The disaster is tightly woven into the fabric of present-day Halifax; there are many citizens still alive who were touched by it. But gloom won’t dog the traveler’s footsteps on a walk through the city. It is, in fact, the once moribund harbor that has become the greatest draw for tourists and locals alike. It’s hard to resist strolling the clean, planked piers, where wavelets break against a protective rim of rocks, or exploring the scattering of stone and wooden buildings that are the only surviving representatives of the storehouses, ship lofts, and trading companies that crowded the nineteenthcentury waterfront.
The Maritime Museum of the Atlantic is here too, housed in an agreeable melding of new and old structures filled with treasures of the region’s seafaring past. The museum’s floating icon, HMCS Sackville , is all that remains of Canada’s World War II fleet of 111 Corvettes that left from here to escort convoys across the Atlantic.

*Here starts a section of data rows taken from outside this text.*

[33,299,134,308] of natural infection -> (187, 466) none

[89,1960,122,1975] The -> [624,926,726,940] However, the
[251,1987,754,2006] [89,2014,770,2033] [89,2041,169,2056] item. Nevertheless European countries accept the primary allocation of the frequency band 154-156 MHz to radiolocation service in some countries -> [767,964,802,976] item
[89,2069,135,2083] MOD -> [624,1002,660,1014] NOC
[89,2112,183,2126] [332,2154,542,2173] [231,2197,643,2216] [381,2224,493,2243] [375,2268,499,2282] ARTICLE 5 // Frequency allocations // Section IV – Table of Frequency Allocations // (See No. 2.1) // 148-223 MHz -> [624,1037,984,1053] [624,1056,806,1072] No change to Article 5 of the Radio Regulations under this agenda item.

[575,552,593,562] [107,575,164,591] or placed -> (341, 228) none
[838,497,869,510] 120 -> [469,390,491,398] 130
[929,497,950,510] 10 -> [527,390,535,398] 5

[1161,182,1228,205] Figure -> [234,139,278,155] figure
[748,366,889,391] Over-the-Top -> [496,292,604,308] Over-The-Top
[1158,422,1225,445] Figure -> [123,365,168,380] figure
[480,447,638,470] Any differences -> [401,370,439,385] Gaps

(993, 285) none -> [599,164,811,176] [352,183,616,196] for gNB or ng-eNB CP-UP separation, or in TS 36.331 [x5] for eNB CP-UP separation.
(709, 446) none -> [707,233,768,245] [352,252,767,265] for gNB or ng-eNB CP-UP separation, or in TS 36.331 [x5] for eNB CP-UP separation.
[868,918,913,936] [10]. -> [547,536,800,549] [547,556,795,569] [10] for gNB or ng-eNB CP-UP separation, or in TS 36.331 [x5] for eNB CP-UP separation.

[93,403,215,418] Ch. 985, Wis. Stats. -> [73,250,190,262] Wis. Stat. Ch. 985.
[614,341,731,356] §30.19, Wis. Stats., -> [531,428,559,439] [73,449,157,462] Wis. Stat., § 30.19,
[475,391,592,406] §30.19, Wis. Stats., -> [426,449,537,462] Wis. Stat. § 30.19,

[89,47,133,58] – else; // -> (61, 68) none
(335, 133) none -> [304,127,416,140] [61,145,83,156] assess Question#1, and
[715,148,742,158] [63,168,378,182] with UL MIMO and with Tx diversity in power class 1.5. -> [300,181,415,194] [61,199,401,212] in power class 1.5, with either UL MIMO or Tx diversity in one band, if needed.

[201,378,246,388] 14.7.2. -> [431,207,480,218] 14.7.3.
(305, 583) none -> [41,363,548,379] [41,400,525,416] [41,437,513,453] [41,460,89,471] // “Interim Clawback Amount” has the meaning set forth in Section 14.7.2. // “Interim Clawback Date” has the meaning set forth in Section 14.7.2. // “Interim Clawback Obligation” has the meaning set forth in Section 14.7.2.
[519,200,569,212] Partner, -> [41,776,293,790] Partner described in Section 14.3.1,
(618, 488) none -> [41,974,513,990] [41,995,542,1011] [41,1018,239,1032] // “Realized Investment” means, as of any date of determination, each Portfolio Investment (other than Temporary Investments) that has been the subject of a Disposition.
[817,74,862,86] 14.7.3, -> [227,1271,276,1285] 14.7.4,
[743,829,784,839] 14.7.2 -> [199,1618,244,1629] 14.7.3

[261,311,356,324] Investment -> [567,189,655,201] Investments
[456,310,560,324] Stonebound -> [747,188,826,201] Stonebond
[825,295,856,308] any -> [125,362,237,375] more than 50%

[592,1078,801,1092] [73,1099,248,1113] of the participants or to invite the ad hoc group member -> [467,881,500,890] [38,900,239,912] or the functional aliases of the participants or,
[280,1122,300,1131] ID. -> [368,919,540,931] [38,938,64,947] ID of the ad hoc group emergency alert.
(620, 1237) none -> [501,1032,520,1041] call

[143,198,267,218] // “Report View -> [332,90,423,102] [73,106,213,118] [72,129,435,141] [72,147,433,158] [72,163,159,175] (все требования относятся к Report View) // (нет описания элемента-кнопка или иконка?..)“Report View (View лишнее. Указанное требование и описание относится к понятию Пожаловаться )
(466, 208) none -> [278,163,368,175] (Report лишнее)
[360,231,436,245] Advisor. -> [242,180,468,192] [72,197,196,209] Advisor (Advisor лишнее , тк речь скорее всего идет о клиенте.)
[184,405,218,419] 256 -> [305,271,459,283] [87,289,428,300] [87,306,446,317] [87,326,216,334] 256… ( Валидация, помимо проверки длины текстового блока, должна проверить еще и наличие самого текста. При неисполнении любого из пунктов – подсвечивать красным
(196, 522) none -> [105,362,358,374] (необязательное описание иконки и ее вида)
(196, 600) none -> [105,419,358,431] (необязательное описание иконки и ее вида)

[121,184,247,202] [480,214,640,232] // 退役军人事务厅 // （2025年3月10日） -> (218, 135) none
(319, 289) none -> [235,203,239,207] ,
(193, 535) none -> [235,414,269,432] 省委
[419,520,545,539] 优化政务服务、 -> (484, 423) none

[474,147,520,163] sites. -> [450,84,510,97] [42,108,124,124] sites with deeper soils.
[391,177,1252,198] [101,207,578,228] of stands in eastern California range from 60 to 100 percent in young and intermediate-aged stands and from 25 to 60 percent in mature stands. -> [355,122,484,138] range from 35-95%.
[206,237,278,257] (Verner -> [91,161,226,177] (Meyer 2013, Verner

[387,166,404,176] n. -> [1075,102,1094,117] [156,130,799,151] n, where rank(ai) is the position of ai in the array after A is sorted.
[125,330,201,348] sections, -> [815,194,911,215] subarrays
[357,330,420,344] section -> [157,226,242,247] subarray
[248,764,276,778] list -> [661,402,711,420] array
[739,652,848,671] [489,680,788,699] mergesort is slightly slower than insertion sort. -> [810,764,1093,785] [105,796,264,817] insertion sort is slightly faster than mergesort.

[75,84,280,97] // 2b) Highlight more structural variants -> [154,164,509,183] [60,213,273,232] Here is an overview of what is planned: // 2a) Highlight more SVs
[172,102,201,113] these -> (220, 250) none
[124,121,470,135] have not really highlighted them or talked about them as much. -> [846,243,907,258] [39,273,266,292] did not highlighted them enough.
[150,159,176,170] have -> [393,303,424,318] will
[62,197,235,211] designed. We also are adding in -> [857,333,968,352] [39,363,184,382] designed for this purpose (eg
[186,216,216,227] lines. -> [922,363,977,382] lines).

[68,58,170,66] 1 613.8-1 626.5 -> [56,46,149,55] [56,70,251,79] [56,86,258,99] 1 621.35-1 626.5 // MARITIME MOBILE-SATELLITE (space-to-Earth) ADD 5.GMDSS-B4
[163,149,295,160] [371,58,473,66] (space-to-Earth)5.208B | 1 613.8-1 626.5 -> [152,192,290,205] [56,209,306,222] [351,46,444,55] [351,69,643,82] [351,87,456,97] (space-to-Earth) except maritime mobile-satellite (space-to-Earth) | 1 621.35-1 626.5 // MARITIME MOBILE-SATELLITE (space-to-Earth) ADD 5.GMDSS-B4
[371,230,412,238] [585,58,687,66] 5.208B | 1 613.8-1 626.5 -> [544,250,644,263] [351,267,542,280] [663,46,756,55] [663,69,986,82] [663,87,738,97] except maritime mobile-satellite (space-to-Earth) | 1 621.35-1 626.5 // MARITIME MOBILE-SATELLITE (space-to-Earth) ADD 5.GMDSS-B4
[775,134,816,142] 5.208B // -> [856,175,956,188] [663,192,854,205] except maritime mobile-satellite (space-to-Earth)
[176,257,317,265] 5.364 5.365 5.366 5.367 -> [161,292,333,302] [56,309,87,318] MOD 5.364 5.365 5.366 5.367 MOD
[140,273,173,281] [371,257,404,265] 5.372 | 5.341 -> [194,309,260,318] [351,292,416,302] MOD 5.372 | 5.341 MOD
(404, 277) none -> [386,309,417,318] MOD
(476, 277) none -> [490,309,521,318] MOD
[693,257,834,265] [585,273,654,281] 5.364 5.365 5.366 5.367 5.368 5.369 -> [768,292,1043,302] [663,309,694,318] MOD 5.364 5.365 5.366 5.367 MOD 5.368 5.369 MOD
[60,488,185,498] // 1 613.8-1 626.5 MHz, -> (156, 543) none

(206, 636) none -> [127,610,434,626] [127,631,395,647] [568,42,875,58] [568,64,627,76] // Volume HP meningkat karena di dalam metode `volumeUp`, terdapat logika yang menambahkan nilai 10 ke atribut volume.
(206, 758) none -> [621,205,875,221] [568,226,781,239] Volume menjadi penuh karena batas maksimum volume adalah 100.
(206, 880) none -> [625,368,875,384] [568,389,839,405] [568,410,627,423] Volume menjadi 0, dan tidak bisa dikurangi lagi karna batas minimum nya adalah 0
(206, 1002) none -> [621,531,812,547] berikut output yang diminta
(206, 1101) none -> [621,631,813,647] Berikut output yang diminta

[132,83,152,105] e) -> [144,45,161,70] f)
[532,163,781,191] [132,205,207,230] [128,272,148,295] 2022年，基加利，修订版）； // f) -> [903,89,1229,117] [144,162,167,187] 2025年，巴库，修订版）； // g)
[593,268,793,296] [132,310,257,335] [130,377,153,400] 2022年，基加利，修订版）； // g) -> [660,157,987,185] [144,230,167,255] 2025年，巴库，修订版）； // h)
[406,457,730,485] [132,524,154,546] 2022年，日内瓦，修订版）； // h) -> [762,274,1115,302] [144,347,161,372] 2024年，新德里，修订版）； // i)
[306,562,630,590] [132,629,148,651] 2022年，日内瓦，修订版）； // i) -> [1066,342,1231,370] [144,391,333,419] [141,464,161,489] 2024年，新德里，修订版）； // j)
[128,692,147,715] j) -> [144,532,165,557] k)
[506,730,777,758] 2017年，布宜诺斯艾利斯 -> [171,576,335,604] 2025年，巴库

Restored to her wartime blue and white paint, the Sackville is open to visitors, who climb all over her decks, while a loudspeaker pipes wistful wartime songs. An excellent film in an adjoining information center tells of the murderous struggle of convoy life. Serene now at her anchorage, the Sackville still manages to cast a powerful spell, bringing to mind a wartime port, like the one Nicholas Monsarrat saw in his fine novel The Cruel Sea , where the men who sailed aboard the corvettes “foregathered in a harbour after the tough convoy, the triumphant attack, the miserable loss and slaughter…very conscious of their calling.”
On the day I visited the Sackville , no such consciousness clouded the joy of a precocious three-year-old who darted with manic child enthusiasm from one part of the Maritime Museum to the next. “We want to see everything , don’t we?” he called to his parents. “We want to see everything at the harbor today.” Indeed, we do.